Pairwise identity (id) is calculated as the number of matching columns
divided by the alignment length minus terminal gaps.
vsearch_options allows users to pass additional command-line arguments
to VSEARCH that are not directly supported by this function. Refer to
the VSEARCH manual for more details.
Visit the VSEARCH
documentation
for information about defining gapopen and gapext.
Value
A tibble or NULL.
If userout is specified the alignment results are written to the
specified file, and no tibble is returned. If userout is NULL a
tibble containing the alignment results with the fields specified by
userfields is returned.
If otutabout is TRUE, an OTU table is returned as a tibble.

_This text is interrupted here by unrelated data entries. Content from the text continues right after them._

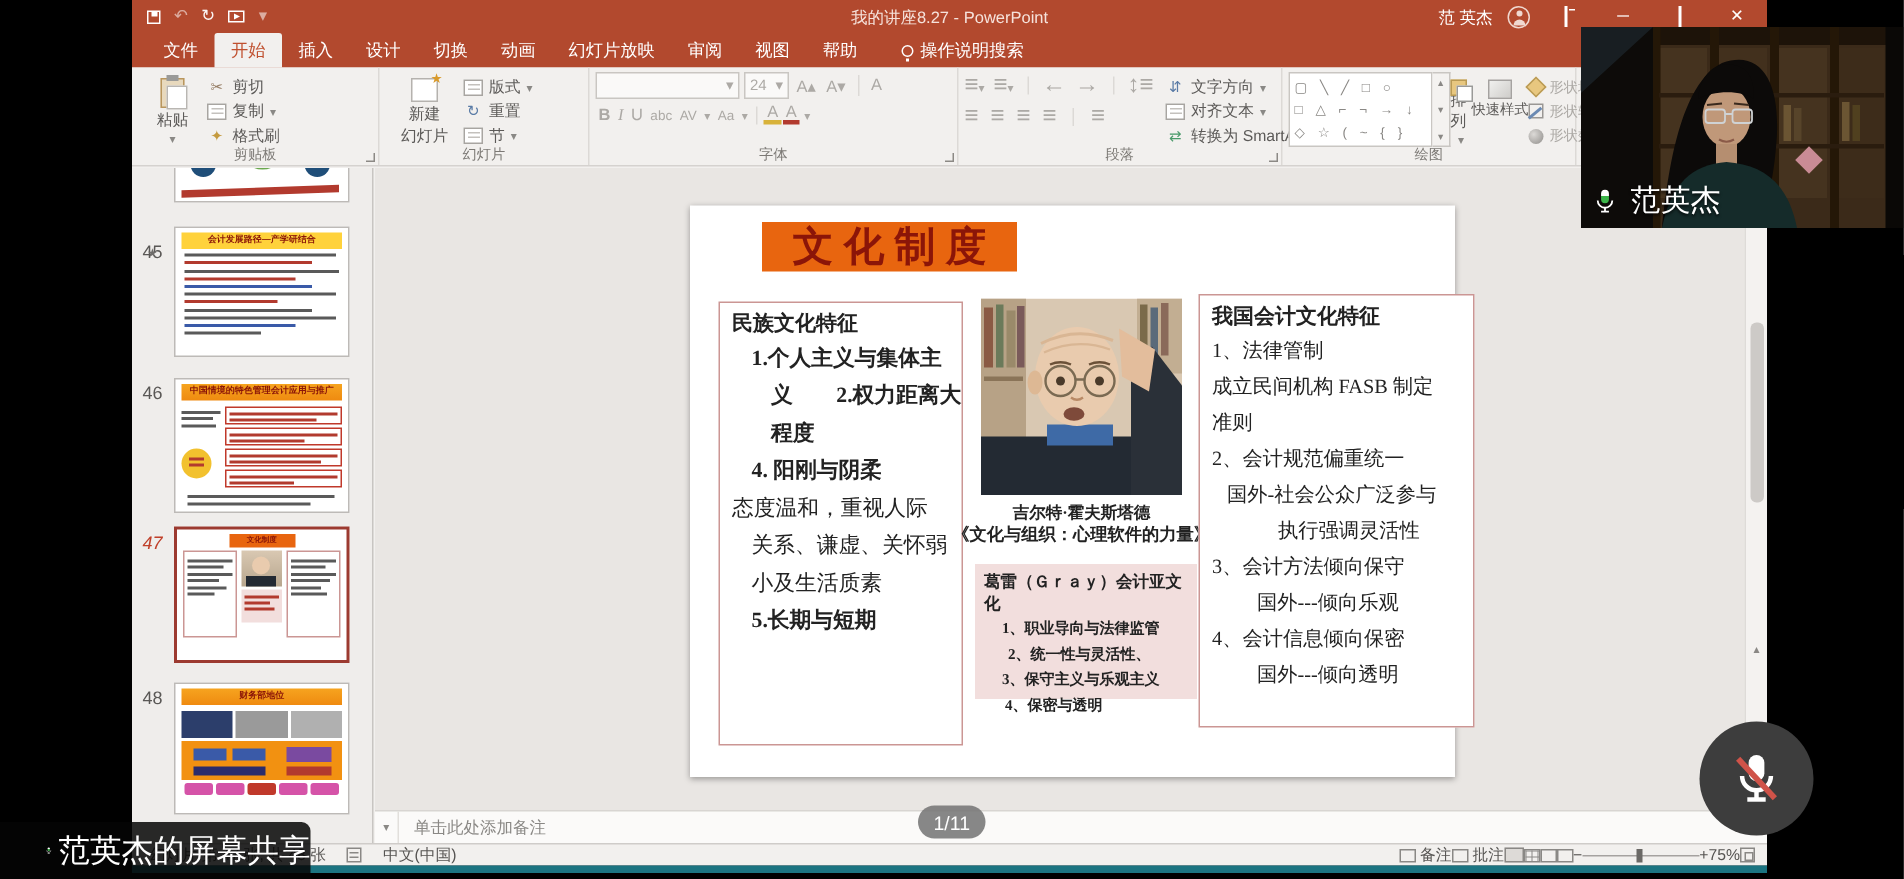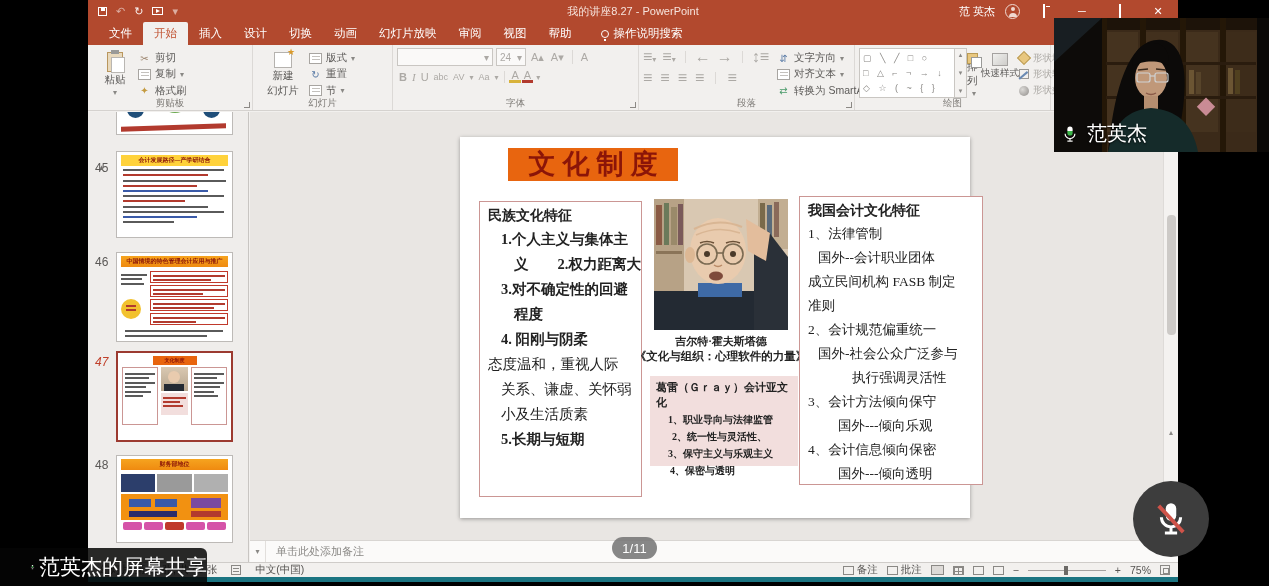--- a/index.html
+++ b/index.html
@@ -150,21 +150,21 @@
             display:flex;align-items:center;font-size:11px;color:#8a8885;}
   #notesplit{width:16px;height:100%;border-right:1px solid #e2dfdc;display:flex;align-items:center;justify-content:center;font-size:8px;color:#8a8885;}
   #notesbar .ph{padding-left:10px;}
   #pill{position:absolute;left:524px;top:537px;width:45px;height:22px;background:rgba(118,118,118,.88);border-radius:11px;
         color:#fff;font-size:13px;display:flex;align-items:center;justify-content:center;}
   #statusbar{position:absolute;left:0;top:562px;width:100%;height:15px;background:#f2f0ee;border-top:1px solid #cfccc9;
              font-size:10.5px;color:#565452;display:flex;align-items:center;}
   #sb-left{display:flex;align-items:center;gap:14px;padding-left:12px;white-space:nowrap;}
   .spell{width:10px;height:10px;border:1px solid #8a8885;position:relative;}
   .spell:before{content:"";position:absolute;left:1px;top:2px;width:6px;height:1px;background:#8a8885;box-shadow:0 3px 0 #8a8885;}
-  #sb-right{margin-left:auto;display:flex;align-items:center;gap:9px;padding-right:8px;white-space:nowrap;}
+  #sb-right{margin-left:auto;display:flex;align-items:center;padding-right:8px;white-space:nowrap;}
   .sbicon{width:11px;height:9px;border:1px solid #8a8885;display:inline-block;}
   .sbicon.grid{background:linear-gradient(#8a8885 1px,transparent 1px),linear-gradient(90deg,#8a8885 1px,transparent 1px);background-size:4px 4px;}
   .sbbtn{display:flex;align-items:center;gap:3px;}
   .zoomtrack{width:78px;height:1px;background:#a5a2a0;position:relative;}
   .zoomhandle{position:absolute;left:36px;top:-4px;width:4px;height:9px;background:#6b6966;}
   .fit{width:10px;height:10px;border:1px solid #8a8885;position:relative;}
   .fit:before{content:"";position:absolute;left:2px;top:2px;width:4px;height:4px;border:1px solid #8a8885;}
 
   
   #taskline{position:absolute;left:88px;top:577px;width:1090px;height:5px;background:#1b7481;}
@@ -539,21 +539,20 @@
       <span>▾</span>
     </div>
 
     <div id="slide">
       <div id="banner">文化制度</div>
 
       <div id="leftbox" class="sbox">
         <h3>民族文化特征</h3>
         <div class="ln b i1">1.个人主义与集体主</div>
         <div class="ln b i2">义　　2.权力距离大</div>
-        <div class="ln b i1">3.对不确定性的回避</div>
         <div class="ln b i2">程度</div>
         <div class="ln b i1">4. 阳刚与阴柔</div>
         <div class="ln">态度温和，重视人际</div>
         <div class="ln i1">关系、谦虚、关怀弱</div>
         <div class="ln i1">小及生活质素</div>
         <div class="ln b i1">5.长期与短期</div>
       </div>
 
       <div id="photo">
         <svg width="134" height="131" viewBox="0 0 134 131">
@@ -594,21 +593,20 @@
         <h4>葛雷（Ｇｒａｙ）会计亚文化</h4>
         <div class="gi">1、职业导向与法律监管</div>
         <div class="gi" style="margin-left:16px;">2、统一性与灵活性、</div>
         <div class="gi">3、保守主义与乐观主义</div>
         <div class="gi" style="margin-left:14px;">4、保密与透明</div>
       </div>
 
       <div id="rightbox" class="sbox">
         <h3>我国会计文化特征</h3>
         <div class="ln">1、法律管制</div>
-        <div class="ln j1">国外--会计职业团体</div>
         <div class="ln">成立民间机构 FASB 制定</div>
         <div class="ln">准则</div>
         <div class="ln">2、会计规范偏重统一</div>
         <div class="ln j1">国外-社会公众广泛参与</div>
         <div class="ln j3">执行强调灵活性</div>
         <div class="ln">3、会计方法倾向保守</div>
         <div class="ln j2">国外---倾向乐观</div>
         <div class="ln">4、会计信息倾向保密</div>
         <div class="ln j2">国外---倾向透明</div>
       </div>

If otutabout is a character string, the output is written to the file,
and no tibble is returned.
References
https://github.com/torognes/vsearch
Examples
## Not run:
# You would typically use something else as database
query_file <- file.path(file.path(path.package("Rsearch"), "extdata"),
"small.fasta")
db <- query_file
# Run global pairwise alignment with default parameters and write results to file
vs_usearch_global(fastx_input = query_file,
database = db,
userout = "delete_me.txt")
# Read results, and give column names
result.tbl <- read.table("delete_me.txt",
sep = "\t",
header = FALSE,
col.names = c("query", "target", "id", "alnlen",
"mism", "opens", "qlo", "qhi",
"tlo", "thi", "evalue", "bits"))
## End(Not run)
Test if VSEARCH can be executed
Description
vsearch tests if the VSEARCH executable is a valid
command.
Usage
vsearch()
Details
Use this function to test the command used to invoke the external software VSEARCH on this computer.
Value
No return value, called for side effects (prints validation message to console).